2012 Fiscal Year Research-status Report
都市祝祭空間解析とモニター・ツーリズムによる持続可能な歴史まちづくりの技術開発
Project/Area Number |
23614014
|
Research Institution | Tokyo Metropolitan University |
Principal Investigator |
川原 晋 首都大学東京, 都市環境科学研究科, 准教授 (10367047)
|
Co-Investigator(Kenkyū-buntansha) |
岡村 祐 首都大学東京, 都市環境科学研究科, 助教 (60535433)
松浦 健治郎 三重大学, 工学(系)研究科(研究院), 助教 (20335144)

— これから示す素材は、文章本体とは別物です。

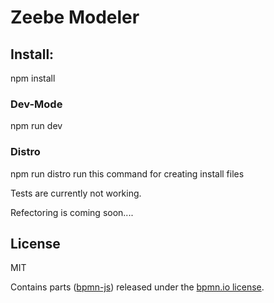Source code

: 
# Zeebe Modeler

## Install:

npm install

### Dev-Mode
npm run dev

### Distro
npm run distro
run this command for creating install files


Tests are currently not working.

Refectoring is coming soon....


## License

MIT

Contains parts ([bpmn-js](https://github.com/bpmn-io/bpmn-js)) released under the [bpmn.io license](http://bpmn.io/license).
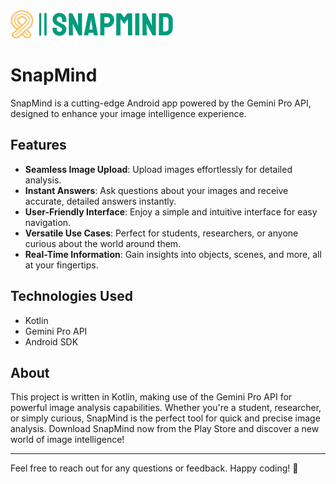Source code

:  <img src="snapmind-high-resolution-logo-transparent (1).png" alt="SnapMind App Icon" width="260" height="45">
 
# SnapMind

SnapMind is a cutting-edge Android app powered by the Gemini Pro API, designed to enhance your image intelligence experience.

## Features
- **Seamless Image Upload**: Upload images effortlessly for detailed analysis.
- **Instant Answers**: Ask questions about your images and receive accurate, detailed answers instantly.
- **User-Friendly Interface**: Enjoy a simple and intuitive interface for easy navigation.
- **Versatile Use Cases**: Perfect for students, researchers, or anyone curious about the world around them.
- **Real-Time Information**: Gain insights into objects, scenes, and more, all at your fingertips.

## Technologies Used
- Kotlin
- Gemini Pro API
- Android SDK

## About
This project is written in Kotlin, making use of the Gemini Pro API for powerful image analysis capabilities. Whether you're a student, researcher, or simply curious, SnapMind is the perfect tool for quick and precise image analysis. Download SnapMind now from the Play Store and discover a new world of image intelligence!

---
Feel free to reach out for any questions or feedback. Happy coding! 🚀


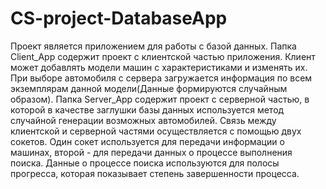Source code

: # CS-project-DatabaseApp
Проект является приложением для работы с базой данных.
Папка Client_App содержит проект с клиентской частью приложения. Клиент может добавлять модели машин с характеристиками и изменять их.
  При выборе автомобиля с сервера загружается информация по всем экземплярам данной модели(Данные формируются случайным образом).
Папка Server_App содержит проект с серверной частью, в которой в качестве заглушки базы данных используется метод случайной генерации возможных автомобилей.
Связь между клиентской и серверной частями осуществляется с помощью двух сокетов. Один сокет используется для передачи информации о машинах, второй - для передачи данных о процессе выполнения поиска. 
  Данные о процессе поиска используются для полосы прогресса, которая показывает степень завершенности процесса.
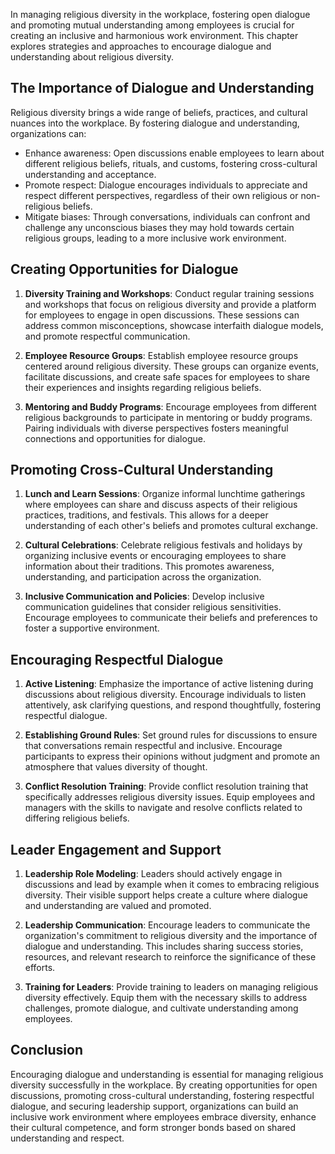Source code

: 
In managing religious diversity in the workplace, fostering open dialogue and promoting mutual understanding among employees is crucial for creating an inclusive and harmonious work environment. This chapter explores strategies and approaches to encourage dialogue and understanding about religious diversity.

The Importance of Dialogue and Understanding
--------------------------------------------

Religious diversity brings a wide range of beliefs, practices, and cultural nuances into the workplace. By fostering dialogue and understanding, organizations can:

* Enhance awareness: Open discussions enable employees to learn about different religious beliefs, rituals, and customs, fostering cross-cultural understanding and acceptance.
* Promote respect: Dialogue encourages individuals to appreciate and respect different perspectives, regardless of their own religious or non-religious beliefs.
* Mitigate biases: Through conversations, individuals can confront and challenge any unconscious biases they may hold towards certain religious groups, leading to a more inclusive work environment.

Creating Opportunities for Dialogue
-----------------------------------

1. **Diversity Training and Workshops**: Conduct regular training sessions and workshops that focus on religious diversity and provide a platform for employees to engage in open discussions. These sessions can address common misconceptions, showcase interfaith dialogue models, and promote respectful communication.

2. **Employee Resource Groups**: Establish employee resource groups centered around religious diversity. These groups can organize events, facilitate discussions, and create safe spaces for employees to share their experiences and insights regarding religious beliefs.

3. **Mentoring and Buddy Programs**: Encourage employees from different religious backgrounds to participate in mentoring or buddy programs. Pairing individuals with diverse perspectives fosters meaningful connections and opportunities for dialogue.

Promoting Cross-Cultural Understanding
--------------------------------------

1. **Lunch and Learn Sessions**: Organize informal lunchtime gatherings where employees can share and discuss aspects of their religious practices, traditions, and festivals. This allows for a deeper understanding of each other's beliefs and promotes cultural exchange.

2. **Cultural Celebrations**: Celebrate religious festivals and holidays by organizing inclusive events or encouraging employees to share information about their traditions. This promotes awareness, understanding, and participation across the organization.

3. **Inclusive Communication and Policies**: Develop inclusive communication guidelines that consider religious sensitivities. Encourage employees to communicate their beliefs and preferences to foster a supportive environment.

Encouraging Respectful Dialogue
-------------------------------

1. **Active Listening**: Emphasize the importance of active listening during discussions about religious diversity. Encourage individuals to listen attentively, ask clarifying questions, and respond thoughtfully, fostering respectful dialogue.

2. **Establishing Ground Rules**: Set ground rules for discussions to ensure that conversations remain respectful and inclusive. Encourage participants to express their opinions without judgment and promote an atmosphere that values diversity of thought.

3. **Conflict Resolution Training**: Provide conflict resolution training that specifically addresses religious diversity issues. Equip employees and managers with the skills to navigate and resolve conflicts related to differing religious beliefs.

Leader Engagement and Support
-----------------------------

1. **Leadership Role Modeling**: Leaders should actively engage in discussions and lead by example when it comes to embracing religious diversity. Their visible support helps create a culture where dialogue and understanding are valued and promoted.

2. **Leadership Communication**: Encourage leaders to communicate the organization's commitment to religious diversity and the importance of dialogue and understanding. This includes sharing success stories, resources, and relevant research to reinforce the significance of these efforts.

3. **Training for Leaders**: Provide training to leaders on managing religious diversity effectively. Equip them with the necessary skills to address challenges, promote dialogue, and cultivate understanding among employees.

Conclusion
----------

Encouraging dialogue and understanding is essential for managing religious diversity successfully in the workplace. By creating opportunities for open discussions, promoting cross-cultural understanding, fostering respectful dialogue, and securing leadership support, organizations can build an inclusive work environment where employees embrace diversity, enhance their cultural competence, and form stronger bonds based on shared understanding and respect.
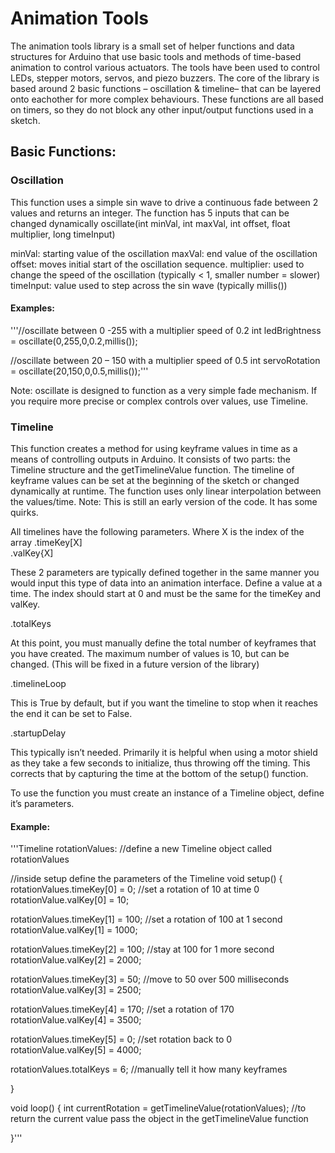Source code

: # Animation Tools

The animation tools library is a small set of helper functions and data structures for Arduino that use basic tools and methods of time-based animation to control various actuators.  The tools have been used to control LEDs, stepper motors, servos, and piezo buzzers.  The core of the library is based around 2 basic functions – oscillation & timeline– that can be layered onto eachother for more complex behaviours.  These functions are all based on timers, so they do not block any other input/output functions used in a sketch.

## Basic Functions:

### Oscillation
This function uses a simple sin wave to drive a continuous fade between 2 values and returns an integer.  The function has 5 inputs that can be changed dynamically
oscillate(int minVal, int maxVal, int offset, float multiplier, long timeInput)

minVal: starting value of the oscillation
maxVal: end value of the oscillation
offset: moves initial start of the oscillation sequence. 
multiplier:  used to change the speed of the oscillation (typically < 1, smaller number = slower)
timeInput: value used to step across the sin wave (typically millis())

#### Examples:

'''//oscillate between 0 -255 with a multiplier speed of 0.2
int ledBrightness = oscillate(0,255,0,0.2,millis());

//oscillate between 20 – 150 with a multiplier speed of 0.5 
int servoRotation = oscillate(20,150,0,0.5,millis());'''


Note: oscillate is designed to function as a very simple fade mechanism. If you require more precise or complex controls over values, use Timeline.


### Timeline
This function creates a method for using keyframe values in time as a means of controlling outputs in Arduino.  It consists of two parts: the Timeline structure and the getTimelineValue function.  The timeline of keyframe values can be set at the beginning of the sketch or changed dynamically at runtime.  The function uses only linear interpolation between the values/time. Note: This is still an early version of the code. It has some quirks.

All timelines have the following parameters. Where X is the index of the array
.timeKey[X]  
.valKey{X]

These 2 parameters are typically defined together in the same manner you would input this type of data into an animation interface.  Define a value at a time.   The index should start at 0 and must be the same for the timeKey and valKey.

.totalKeys

At this point, you must manually define the total number of keyframes that you have created.  The maximum number of values is 10, but can be changed. (This will be fixed in a future version of the library)

.timelineLoop

This is True by default, but if you want the timeline to stop when it reaches the end it can be set to False.

.startupDelay

This typically isn’t needed. Primarily it is helpful when using a motor shield as they take a few seconds to initialize, thus throwing off the timing.  This corrects that by capturing the time at the bottom of the setup() function.


To use the function you must create an instance of a Timeline object, define it’s parameters.

#### Example:

'''Timeline rotationValues:  //define a new Timeline object called rotationValues


//inside setup define the parameters of the Timeline
void setup()
{
rotationValues.timeKey[0] = 0;   //set a rotation of 10 at time 0
rotationValue.valKey[0] = 10;

rotationValues.timeKey[1] = 100;   //set a rotation of 100 at 1 second
rotationValue.valKey[1] = 1000;

rotationValues.timeKey[2] = 100;   //stay at 100 for 1 more second
rotationValue.valKey[2] = 2000;

rotationValues.timeKey[3] = 50;   //move to 50 over 500 milliseconds
rotationValue.valKey[3] = 2500;

rotationValues.timeKey[4] = 170;   //set a rotation of 170
rotationValue.valKey[4] = 3500;

rotationValues.timeKey[5] = 0;   //set rotation back to 0
rotationValue.valKey[5] = 4000;

rotationValues.totalKeys = 6;   //manually tell it how many keyframes

}

void loop()
{
int currentRotation = getTimelineValue(rotationValues); //to return the current value pass the object in the getTimelineValue function

}'''
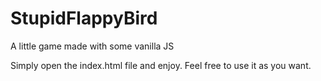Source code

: # StupidFlappyBird
A little game made with some vanilla JS

Simply open the index.html file and enjoy.
Feel free to use it as you want.
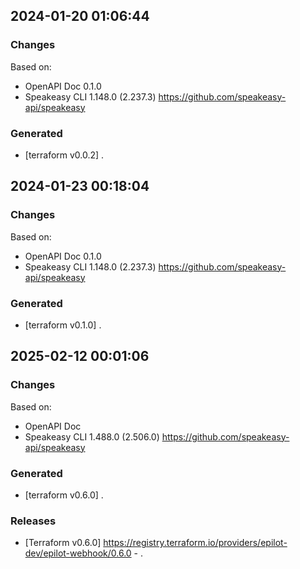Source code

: 

## 2024-01-20 01:06:44
### Changes
Based on:
- OpenAPI Doc 0.1.0 
- Speakeasy CLI 1.148.0 (2.237.3) https://github.com/speakeasy-api/speakeasy
### Generated
- [terraform v0.0.2] .

## 2024-01-23 00:18:04
### Changes
Based on:
- OpenAPI Doc 0.1.0 
- Speakeasy CLI 1.148.0 (2.237.3) https://github.com/speakeasy-api/speakeasy
### Generated
- [terraform v0.1.0] .

## 2025-02-12 00:01:06
### Changes
Based on:
- OpenAPI Doc  
- Speakeasy CLI 1.488.0 (2.506.0) https://github.com/speakeasy-api/speakeasy
### Generated
- [terraform v0.6.0] .
### Releases
- [Terraform v0.6.0] https://registry.terraform.io/providers/epilot-dev/epilot-webhook/0.6.0 - .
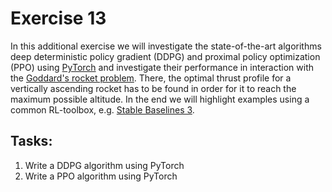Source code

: # Exercise 13
In this additional exercise we will investigate the state-of-the-art algorithms deep deterministic policy gradient (DDPG) and proximal policy optimization (PPO) using [PyTorch](https://pytorch.org/) and investigate their performance in interaction with the [Goddard's rocket problem](https://github.com/osannolik/gym-goddard). 
There, the optimal thrust profile for a vertically ascending rocket has to be found in order for it to reach the maximum possible altitude.
In the end we will highlight examples using a common RL-toolbox, e.g. [Stable Baselines 3](https://github.com/DLR-RM/stable-baselines3).
## Tasks:
  1. Write a DDPG algorithm using PyTorch
  2. Write a PPO algorithm using PyTorch
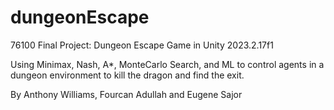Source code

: # dungeonEscape
 76100 Final Project: Dungeon Escape Game in Unity 2023.2.17f1

Using Minimax, Nash, A*, MonteCarlo Search, and ML to control agents in a dungeon environment to kill the dragon and find the exit.



By Anthony Williams, Fourcan Adullah and Eugene Sajor
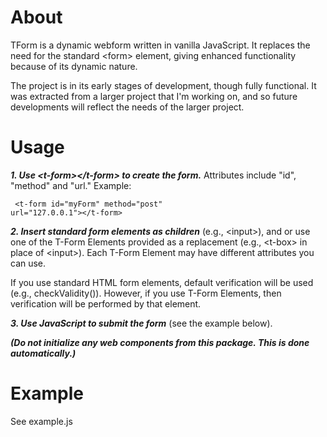 # About

TForm is a dynamic webform written in vanilla JavaScript. It replaces the need for the standard &lt;form&gt; element, giving enhanced functionality because of its dynamic nature. 
  
The project is in its early stages of development, though fully functional. It was extracted from a larger project that I'm working on, and so future developments will reflect the needs of the larger project.
  
# Usage
  
***1. Use &lt;t-form&gt;&lt;/t-form&gt; to create the form.***
Attributes include "id", "method" and "url." Example:
    
<code> &lt;t-form id="myForm" method="post" url="127.0.0.1"&gt;&lt;/t-form&gt;</code>

***2. Insert standard form elements as children*** (e.g., &lt;input&gt;), and or use one of the T-Form Elements provided as a replacement (e.g., &lt;t-box&gt; in place of &lt;input&gt;). Each T-Form Element may have different attributes you can use. 

If you use standard HTML form elements, default verification will be used (e.g., checkValidity()). However, if you use T-Form Elements, then verification will be performed by that element.

***3. Use JavaScript to submit the form*** (see the example below).
  
  ***(Do not initialize any web components from this package. This is done automatically.)***
  
  # Example
  
See example.js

永瀬 節治 和歌山大学, 観光学部, 講師 (10593452)
|
Keywords | 祭 / 都市空間 / 祝祭空間 / 公共空間 / 都市形態学 / 観光 / モニター / 見せ場 |
Research Abstract |
祭り時の都市空間の変容や使われ方の解読を通して、人々の地域活動や観光活動の舞台としての都市空間の保全・整備につなげるため、初年度に引き続き、神輿や山車、踊手が町中を巡る「巡行型祭礼」を対象として調査を進めた。そして、24年度夏までの調査対象22事例をもとに、「都市祝祭空間論の試み」として中間取りまとめを行い、専門誌「季刊まちづくり36号」の特集記事:都市の祝祭空間(50ページ)として公表した。ここでは、都市祝祭空間の類型化作業や、都市祝祭空間の時代的な変容と要因、既往計画のなかに位置づけられた都市祝祭空間の整備の方向性などを整理している。 都市祝祭空間の類型化作業と各事例の詳細分析は、巡行型祝祭の本質的な意義と都市空間の保全・整備・使いこなしへの展開させることを鑑みながら、場と人の動きに着目して行っている。具体的には、①巡りの場、②見せ場、③伝える場、④祝祭景、とに大別し、さらに次のような類型化を行った。(ランドスケープ祝祭景、巡行ルートエリア、祝祭コミュニティエリア、見せ場空間と観賞空間、祝祭支援空間、保存・伝承施設、祝祭プロモーション施設)。こうした見方で各祭りを解読することで、都市の低・未利用地の機能の積極的な評価や、道路整備の新たな視点、都市空間と山車巡行と観客の動きの3つを統合的に見ることによる都市空間形成や使い方についての示唆が得られた。 また、24年度夏以降は、引き続き、神輿や山車が川や海に入ったり、舟で移動する「水辺型祝祭」を中心に調査を展開させ、都市の水辺の変遷と祭りの変遷の関係等を解読中である。また、24~25年度にかけて、日本三大曳山祭りを主対象に、観光客が大勢訪れる祭りにおけるハード、ソフト面の地元の受け入れ方を詳細調査中である。 モニターツーリズムは、観光まちづくりに資するモニター・ツアーの類型化の仮説を立て、全国アンケートを準備中である。
|
Current Status of Research Progress |
Current Status of Research Progress
2: Research has progressed on the whole more than it was originally planned.
Reason
都市祝祭空間研究については、多くの実地調査をもとに都市祝祭空間論を組み上げ、論文や専門誌で公開できたなど、当初の想定以上に成果が上がっている。新たに掘り下げるテーマもみつかっており、引き続き研究を展開させたい。モニターツーリズム研究は、社会実験を想定しいていたところのまちづくりの状況の変化により、研究のアプローチを再構築しながら進めており、やや遅れが見られる。
|
Strategy for Future Research Activity |
都市祝祭空間研究は、水辺型祝祭の類型化を目指した調査と、観光客の行動調査まで含めた複数の詳細調査を行っていく予定である。最終年度として、シンポジウム等による公開検討会を学会大会の場で行うことを企画中である。 モニターツーリズム研究は、昨年度までの予備調査をふまえて、調査計画を組み直して全国的動向を見る調査に入ったところであり、そこから、いくつかの事例に絞って実態調査を行っていく予定である。
|
Expenditure Plans for the Next FY Research Funding |
24年度の海外学会での研究発表のために見込んでいた予算が使用できなかったため、本年度に繰り越した。本年度での発表を目指す。(40万円程度) その他、公開シンポジウムにおけるパンフレット作成などに15万円程度使用予定である。